**Problem requirements:** Go through the entries below, tally each line with the string "auch", and give the final number by itself.

Page-level text extractions:
_ _ _ _

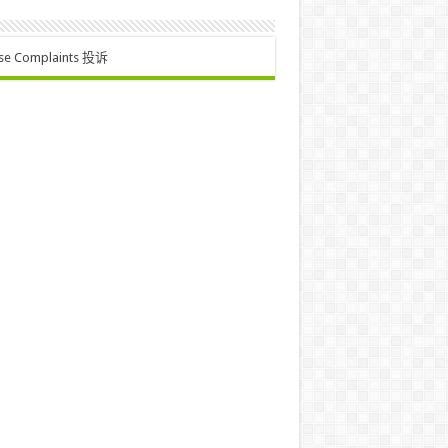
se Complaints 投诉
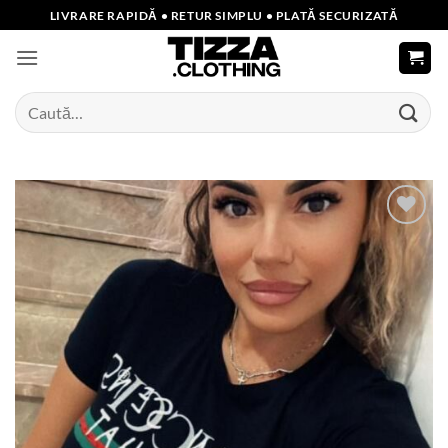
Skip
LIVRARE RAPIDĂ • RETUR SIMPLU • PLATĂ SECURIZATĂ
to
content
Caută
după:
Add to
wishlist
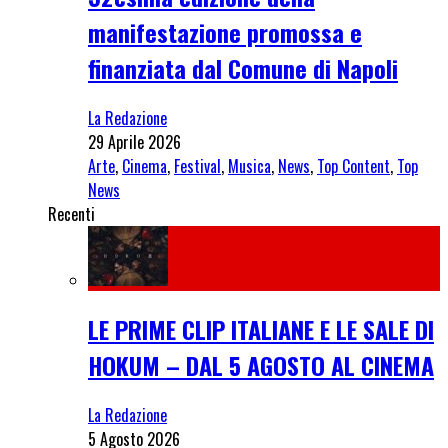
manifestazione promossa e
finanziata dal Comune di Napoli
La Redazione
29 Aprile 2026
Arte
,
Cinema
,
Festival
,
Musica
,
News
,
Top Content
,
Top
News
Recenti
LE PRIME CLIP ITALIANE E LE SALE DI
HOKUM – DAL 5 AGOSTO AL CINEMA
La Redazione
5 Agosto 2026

_ _ _ _

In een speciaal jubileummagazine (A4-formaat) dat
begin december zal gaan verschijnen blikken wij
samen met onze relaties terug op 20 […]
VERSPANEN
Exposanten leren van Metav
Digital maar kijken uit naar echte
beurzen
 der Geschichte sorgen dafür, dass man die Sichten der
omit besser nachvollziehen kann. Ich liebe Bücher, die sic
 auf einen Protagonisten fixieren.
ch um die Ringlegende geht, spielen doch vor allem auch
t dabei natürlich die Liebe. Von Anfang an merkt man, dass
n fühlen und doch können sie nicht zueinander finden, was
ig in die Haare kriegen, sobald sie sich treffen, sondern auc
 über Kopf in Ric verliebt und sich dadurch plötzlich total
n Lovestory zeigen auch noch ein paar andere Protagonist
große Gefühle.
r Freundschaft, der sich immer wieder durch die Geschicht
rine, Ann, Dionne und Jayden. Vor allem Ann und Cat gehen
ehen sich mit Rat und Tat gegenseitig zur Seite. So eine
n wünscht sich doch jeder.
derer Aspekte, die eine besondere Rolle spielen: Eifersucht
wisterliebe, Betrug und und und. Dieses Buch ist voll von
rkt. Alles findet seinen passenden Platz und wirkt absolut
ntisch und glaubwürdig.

_ _ _ _

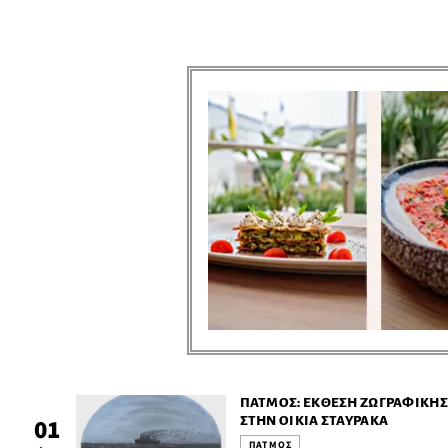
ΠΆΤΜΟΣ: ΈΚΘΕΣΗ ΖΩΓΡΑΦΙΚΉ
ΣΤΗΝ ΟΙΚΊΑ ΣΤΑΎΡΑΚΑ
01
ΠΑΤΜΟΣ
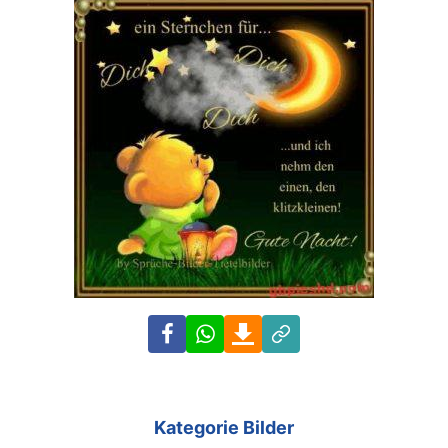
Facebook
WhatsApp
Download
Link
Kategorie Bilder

_ _ _ _

**Reply to the exercise:** 2